Numerical Methods with Applications to Biochemical Networks

数值方法及其在生化网络中的应用

• 批准号: RGPIN-2020-05469
• 负责人: Ilie, Silvana
• 金额: $ 1.31万
• 依托单位: Ryerson University
• 依托单位国家: 加拿大
• 项目类别: Discovery Grants Program - Individual
• 财政年份: 2021
• 资助国家: 加拿大
• 起止时间: 2021-01-01 至 2022-12-31
• 项目状态: 已结题
• 来源: https://www.nserc-crsng.gc.ca/ase-oro/Details-Detailles_eng.asp?id=740608
• 关键词: Numerical; Methods; Applications; Biochemical; Networks

My research is in the area of numerical analysis and scientific computing. The main objectives of this proposal are to develop and analyze numerical methods for approximating the solution of mathematical models of well-stirred and spatially distributed biochemical networks. This research will contribute to the improvement of existing software and will allow researchers in a crucial area of life sciences to solve more challenging problems than was previously possible, to effectively and reliably approximate the solution to their models and to analyze and predict the behaviour of complex systems. In the past, my research focused on the development of efficient strategies for solving numerically initial value problems for stochastic models of well-stirred and spatially distributed biochemical networks and initial value problems for differential algebraic equations. The application of mathematical modelling and simulations to study critical biological processes is an exciting and new area of research. Stochastic models of biochemical networks are of high interest today, due to their wide variety of important practical applications. Often, these mathematical models are highly complex. They may be non-linear and exhibit mathematical stiffness, due to the presence of multiple scales in time and molecular population numbers.

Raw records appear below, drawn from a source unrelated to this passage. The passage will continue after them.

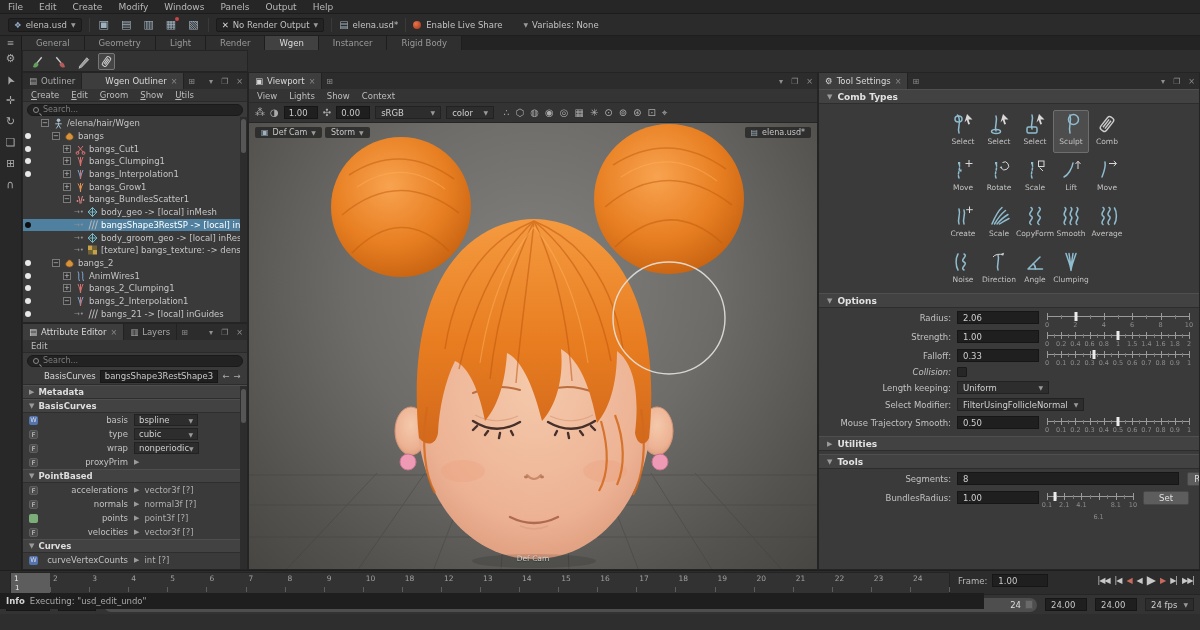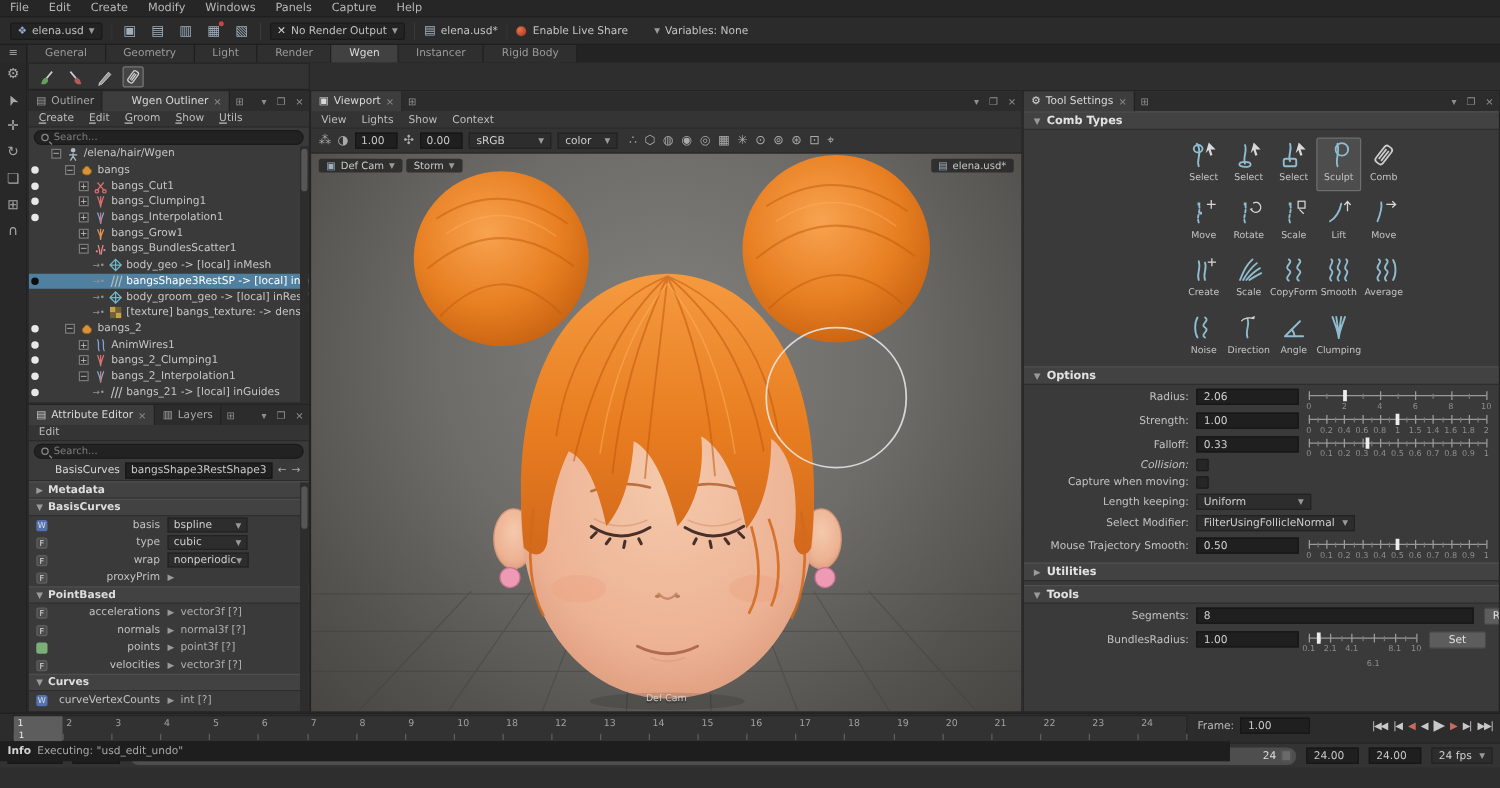--- a/index.html
+++ b/index.html
@@ -113,21 +113,21 @@
 </head>
 <body>
 
 <div id="menubar">
     <span>File</span>
     <span>Edit</span>
     <span>Create</span>
     <span>Modify</span>
     <span>Windows</span>
     <span>Panels</span>
-    <span>Capture</span>
+    <span>Output</span>
     <span>Help</span>
   </div>
 
 <div id="shelfbar">
   <div class="combo">
     <span style="color:#8fa8c8;">❖</span>
     <span>elena.usd</span>
     <span class="caret">▼</span>
   </div>
   <span class="sep"></span>
@@ -984,24 +984,20 @@
         <span class="sl-tick" style="left:90%"></span>
         <span class="sl-lab" style="left: 90%;">0.9</span>
         <span class="sl-tick minor" style="left:95%"></span>
         <span class="sl-tick" style="left:100%"></span>
         <span class="sl-lab" style="left: 100%;">1</span>
         <span class="sl-handle" style="left:33%"></span>
       </div>
   </div>
   <div class="optrow" style="height:14px;font-style:italic;">
     <span class="optlabel">Collision:</span>
-    <span class="chk"></span>
-  </div>
-  <div class="optrow" style="height:14px;">
-    <span class="optlabel">Capture when moving:</span>
     <span class="chk"></span>
   </div>
   <div class="optrow" style="height:17px;">
     <span class="optlabel">Length keeping:</span>
     <span class="optdd">
       <span>Uniform</span>
       <span class="caret">▼</span>
     </span>
   </div>
   <div class="optrow" style="height:17px;">

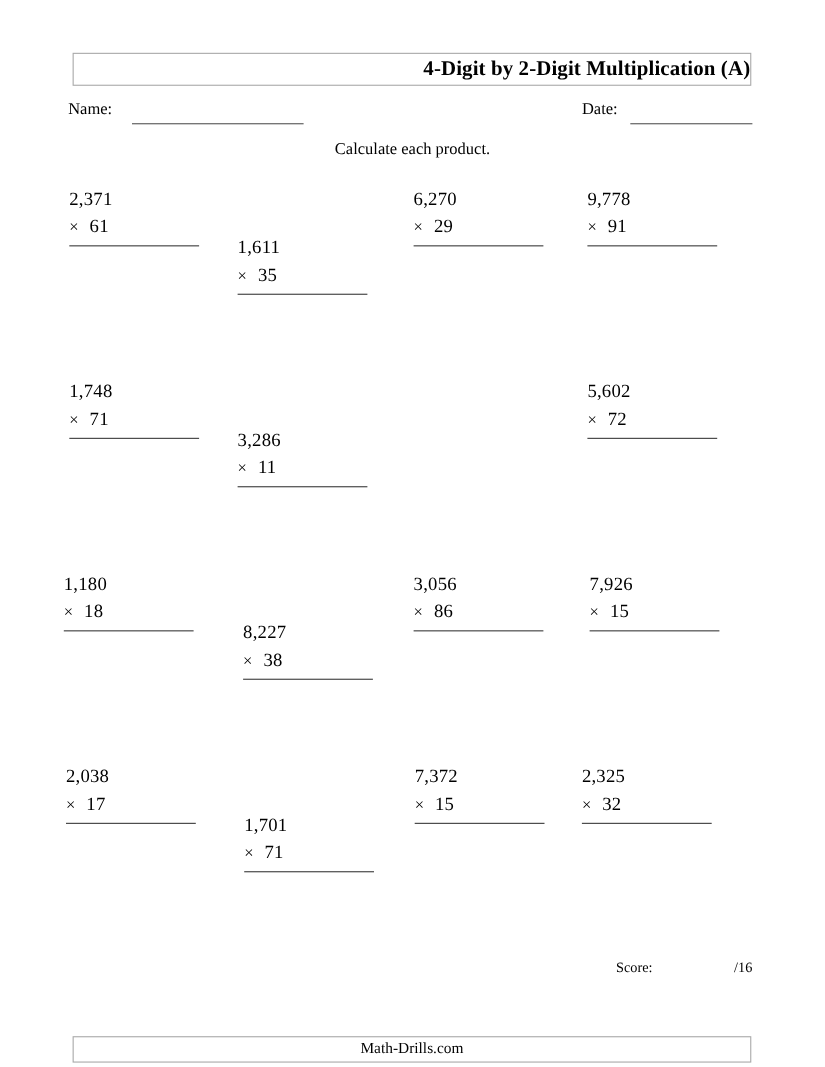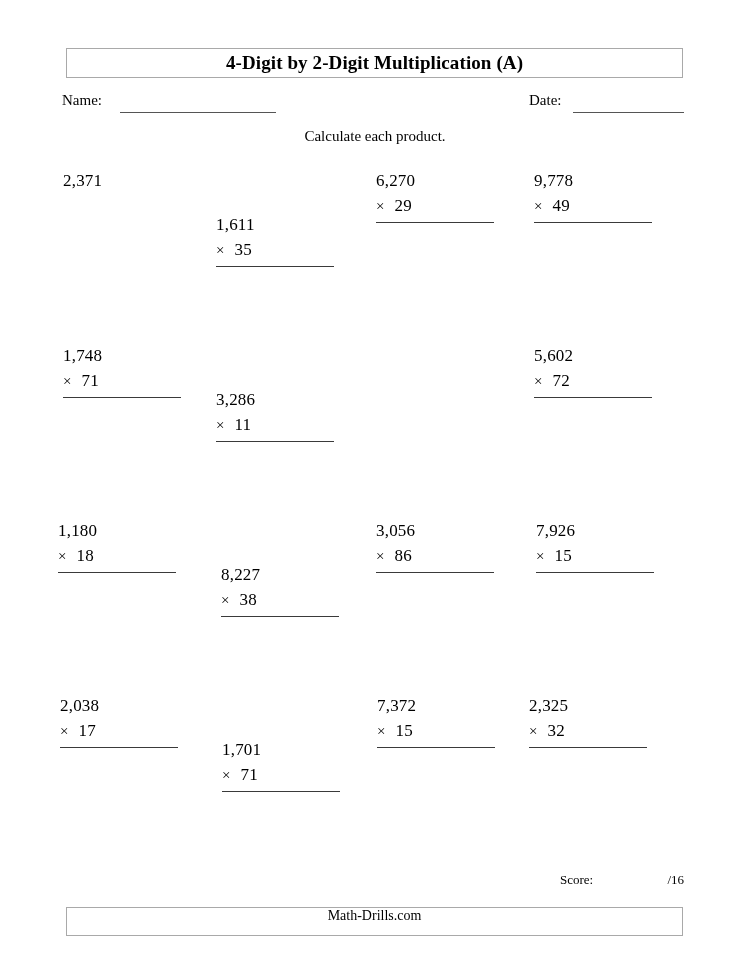--- a/index.html
+++ b/index.html
@@ -20,21 +20,21 @@
   .title-box {
     position: absolute;
     left: 66px;
     top: 48px;
     width: 617px;
     height: 30px;
     border: 1px solid #a9a9a9;
     box-sizing: border-box;
     display: flex;
     align-items: center;
-    justify-content: center;
+    justify-content: flex-end;
   }
   .title-text {
     font-size: 19px;
     font-weight: bold;
     letter-spacing: 0.1px;
     white-space: nowrap;
   }
 
   
   .name-label {
@@ -149,27 +149,27 @@
     font-size: 13px;
     display: flex;
     justify-content: space-between;
     text-align: center;
   }
 
   
   .footer-box {
     position: absolute;
     left: 66px;
-    top: 907px;
+    top: 942px;
     width: 617px;
-    height: 29px;
+    height: 24px;
     border: 1px solid #a9a9a9;
     box-sizing: border-box;
     display: flex;
-    align-items: flex-start;
+    align-items: center;
     justify-content: center;
   }
   .footer-text {
     font-size: 14px;
   }
 </style>
 </head>
 <body>
 
 <div class="title-box">
@@ -181,32 +181,33 @@
 <span class="date-label">Date:</span>
 <div class="date-rule"></div>
 
 <div class="instruction">Calculate each product.</div>
 
 <div class="grid">
 
   <div class="row r1">
     <div class="problem c1">
       <span class="multiplicand">2,371</span>
+      <span class="oprow"><span class="opsign">×</span><span class="multiplier">61</span></span>
     </div>
     <div class="problem c2">
       <span class="multiplicand">1,611</span>
       <span class="oprow"><span class="opsign">×</span><span class="multiplier">35</span></span>
     </div>
     <div class="problem c3">
       <span class="multiplicand">6,270</span>
       <span class="oprow"><span class="opsign">×</span><span class="multiplier">29</span></span>
     </div>
     <div class="problem c4">
       <span class="multiplicand">9,778</span>
-      <span class="oprow"><span class="opsign">×</span><span class="multiplier">49</span></span>
+      <span class="oprow"><span class="opsign">×</span><span class="multiplier">91</span></span>
     </div>
   </div>
 
   <div class="row r2">
     <div class="problem c1">
       <span class="multiplicand">1,748</span>
       <span class="oprow"><span class="opsign">×</span><span class="multiplier">71</span></span>
     </div>
     <div class="problem c2">
       <span class="multiplicand">3,286</span>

Typically, such models cannot be solved by analytic mathematical tools. Then, numerical strategies are necessary to approximate their solution. Designing fast simulation techniques for studying complex stochastic models of biochemical systems which are also stiff is a challenging task. This proposal aims to (1) extend my previous work on stochastic models of well-stirred and spatially distributed biochemical systems, to improve the numerical methods for biologically relevant models, using adaptive time-stepping schemes and higher-order techniques, (2) design hybrid methods for approximating the solution of discrete stochastic models of reaction-diffusion systems, (3) develop effective and accurate strategies for sensitivity analysis of discrete stochastic models of biochemical systems, and (4) construct reliable and effective numerical techniques for identifiability analysis of discrete stochastic biochemical kinetic models.

我的研究领域是数值分析和科学计算。该提案的主要目标是开发和分析数值方法，用于近似求解良好搅拌和空间分布的生化网络的数学模型。这项研究将有助于改进现有软件，并使生命科学关键领域的研究人员能够解决比以前更具挑战性的问题，有效可靠地近似其模型的解决方案，并分析和预测复杂的行为系统。过去，我的研究重点是开发有效的策略来解决充分搅拌和空间分布的生化网络随机模型的数值初值问题以及微分代数方程的初值问题。 应用数学建模和模拟来研究关键的生物过程是一个令人兴奋的新研究领域。生化网络的随机模型由于其广泛的重要实际应用而引起了人们的高度关注。通常，这些数学模型非常复杂。由于时间和分子群体数量的多个尺度的存在，它们可能是非线性的并且表现出数学刚性。通常，此类模型无法通过分析数学工具来求解。然后，需要数值策略来近似其解决方案。设计快速模拟技术来研究生化系统的复杂随机模型也是一项具有挑战性的任务。 该提案的目的是（1）扩展我之前在充分搅拌和空间分布的生化系统的随机模型方面的工作，使用自适应时间步进方案和高阶技术改进生物相关模型的数值方法，（2）设计用于近似求解反应扩散系统离散随机模型的混合方法，(3) 开发有效且准确的生化系统离散随机模型敏感性分析策略，以及 (4) 构建可靠且有效的数值技术离散随机生化动力学模型的可识别性分析。